MATERIAL SUPPLIED section start
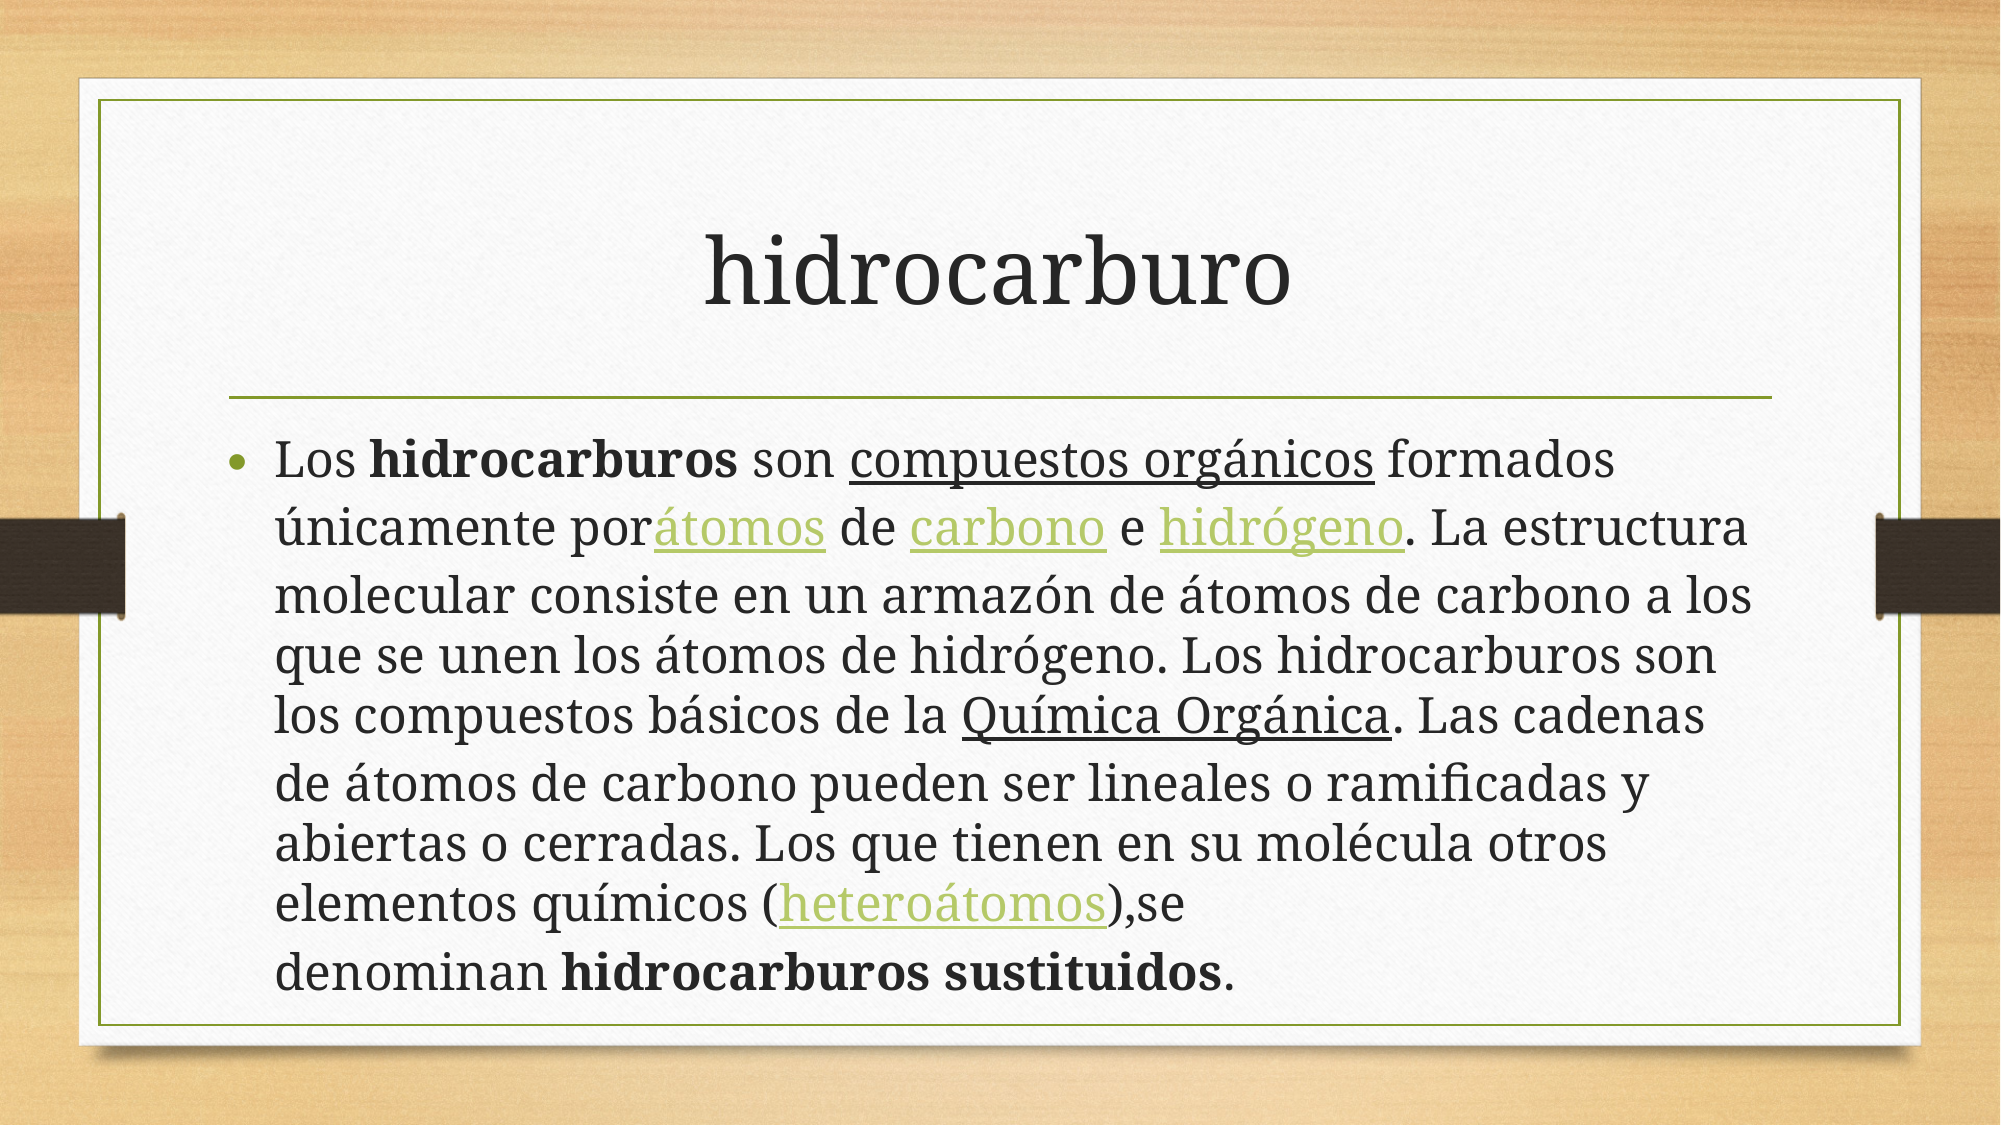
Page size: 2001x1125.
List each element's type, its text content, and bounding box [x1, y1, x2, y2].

title hidrocarburo [212, 161, 1788, 375]
picture [0, 0, 2001, 1125]
list Los hidrocarburos son compuestos orgánicos formados únicamente porátomos de carbono e hidrógeno. La estructura molecular consiste en un armazón de átomos de carbono a los que se unen los átomos de hidrógeno. Los hidrocarburos son los compuestos básicos de la Química Orgánica. Las cadenas de átomos de carbono pueden ser lineales o ramificadas y abiertas o cerradas. Los que tienen en su molécula otros elementos químicos (heteroátomos),se denominan hidrocarburos sustituidos. [212, 419, 1788, 964]
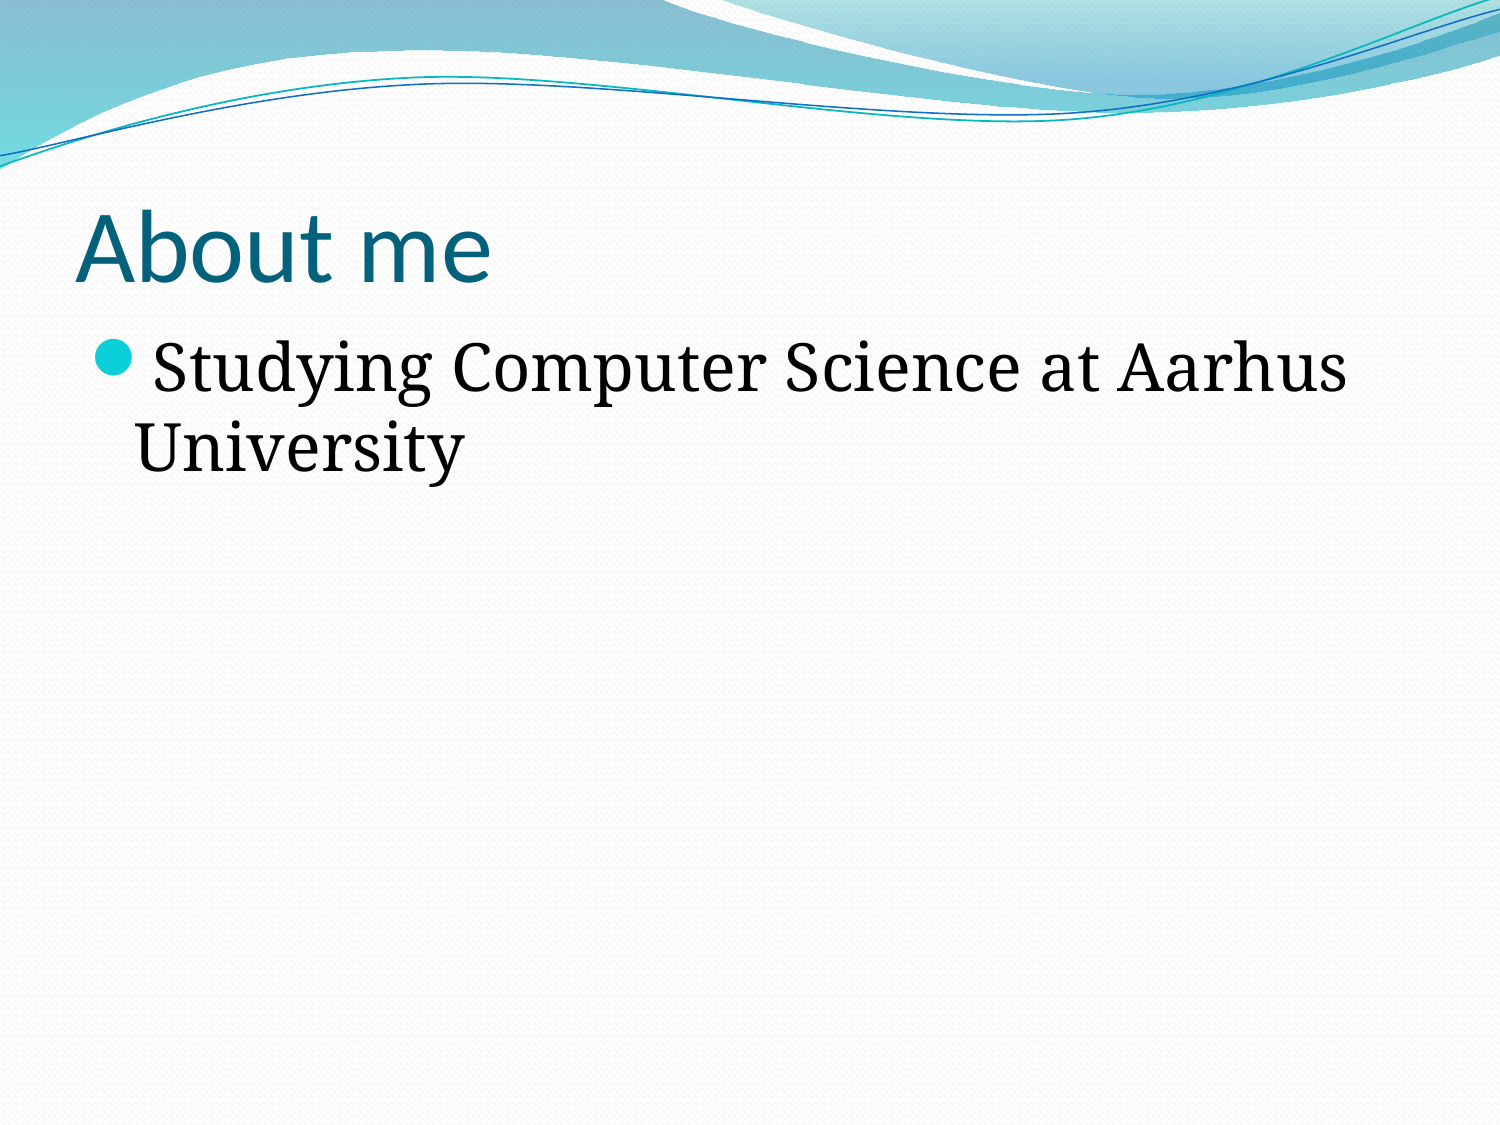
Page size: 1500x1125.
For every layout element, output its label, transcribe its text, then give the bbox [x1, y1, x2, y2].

list Studying Computer Science at Aarhus University [75, 317, 1412, 1038]
title About me [75, 115, 1425, 303]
MATERIAL SUPPLIED section end
→ **WHAT IS NEEDED**
Each record above has to be written out again in full, but its pictures must not be.

→ **EXERCISE SOLUTION**
Page size: 2001x1125.
List each element's type, its text content, and bounding box [x1, y1, x2, y2].

title hidrocarburo [212, 161, 1788, 375]
picture [0, 0, 2001, 1125]
list Los hidrocarburos son compuestos orgánicos formados únicamente porátomos de carbono e hidrógeno. La estructura molecular consiste en un armazón de átomos de carbono a los que se unen los átomos de hidrógeno. Los hidrocarburos son los compuestos básicos de la Química Orgánica. Las cadenas de átomos de carbono pueden ser lineales o ramificadas y abiertas o cerradas. Los que tienen en su molécula otros elementos químicos (heteroátomos),se denominan hidrocarburos sustituidos. [212, 419, 1788, 964]
Page size: 1500x1125.
For every layout element, output its label, transcribe its text, then give the bbox [x1, y1, x2, y2].

list Studying Computer Science at Aarhus University [75, 317, 1412, 1038]
title About me [75, 115, 1425, 303]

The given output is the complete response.